Krafton Posts Record First-Half Revenue as PUBG Keeps Delivering

Korean publisher Krafton just closed the first half of 2025 with its best numbers to date. The studio behind PUBG: Battlegrounds reported revenue of KRW 1.54 trillion (about USD 1.18 billion) and operating profit of KRW 703 billion. Both figures mark double-digit growth year-over-year, underscoring how the now-seven-year-old battle-royale continues to bankroll the company while new projects line up for launch.

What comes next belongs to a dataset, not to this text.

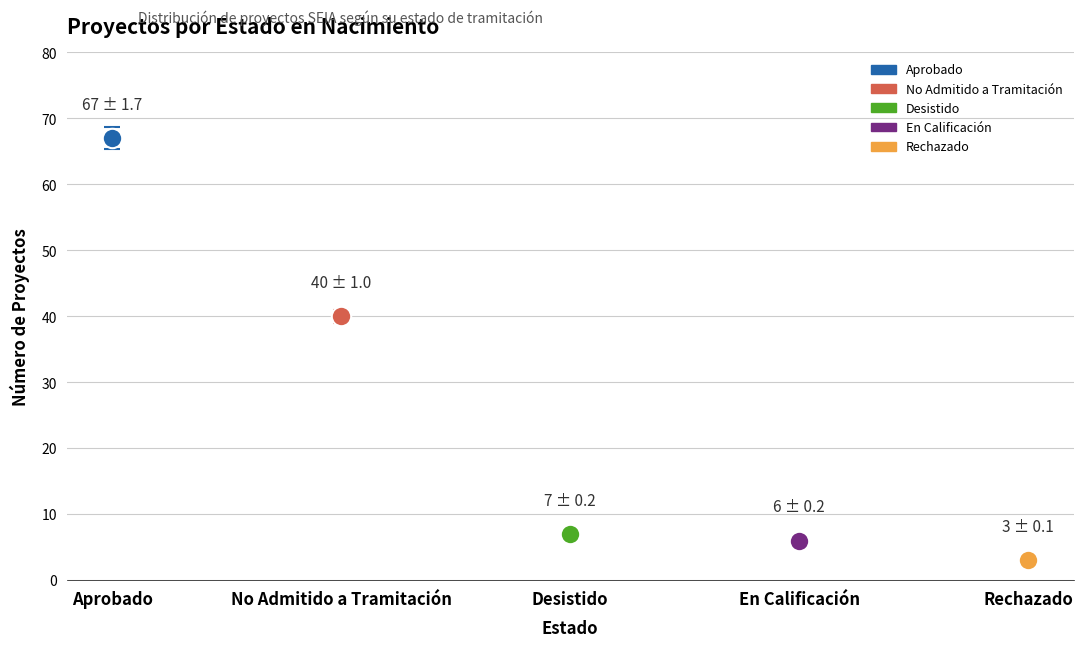

Reading left to right, list all the values displayed in this chart.

67	40	7	6	3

PUBG became a breakout hit on PC in 2017 and later went free-to-play, a move that reinvigorated player counts. The mobile edition, PUBG Mobile, has been especially strong in Asia, and Krafton’s localized Indian release, Battlegrounds Mobile India, has helped the firm maintain a foothold in the world’s fastest-growing smartphone market.

By the numbers

  • PC revenue: KRW 543.2 billion, buoyed by new progression systems like the April “Contender” upgrade track in PUBG: Battlegrounds.
  • Mobile revenue: KRW 960 billion, driven by high-engagement cosmetics such as progressive “X-Suit” skins.
  • Console and other platforms: KRW 33 billion, a relatively small slice of the pie but an area Krafton says it wants to expand.
  • Second-quarter alone: KRW 662 billion in revenue and KRW 246 billion in operating profit.

What’s next

  • PUBG collaborations with Bugatti and K-pop group aespa are planned for later this year to keep the live-service pipeline moving.
  • PUBG: Blindspot, a top-down tactical shooter, will get its first public showing at Gamescom in August.
  • Project Black Budget, an extraction shooter, is headed for a closed alpha before year-end. Krafton aims to take a stab at the genre made popular by Escape from Tarkov.
  • Krafton has 13 new games in development as part of a five-year plan to cultivate fresh IP.
  • The publisher’s fledgling inZOI life-sim has already topped a million sales worldwide, making it the fastest-selling Korean premium game on record.
  • Krafton acquired U.S. studio Eleventh Hour Games, the team behind action-RPG Last Epoch, adding another established IP to its roster.
  • The company is investing in AI research, unveiling an LLM testing benchmark called Orak and co-developing new post-training methods with SK Telecom.
  • Recent moves into ad-tech include taking over Korean firm Neptune and a strategic stake in Japan’s ADK Group, known for its anime partnerships.

Krafton also highlighted Inzoi's sucess with it being the fastest selling South Korean 'package game' (buy to play).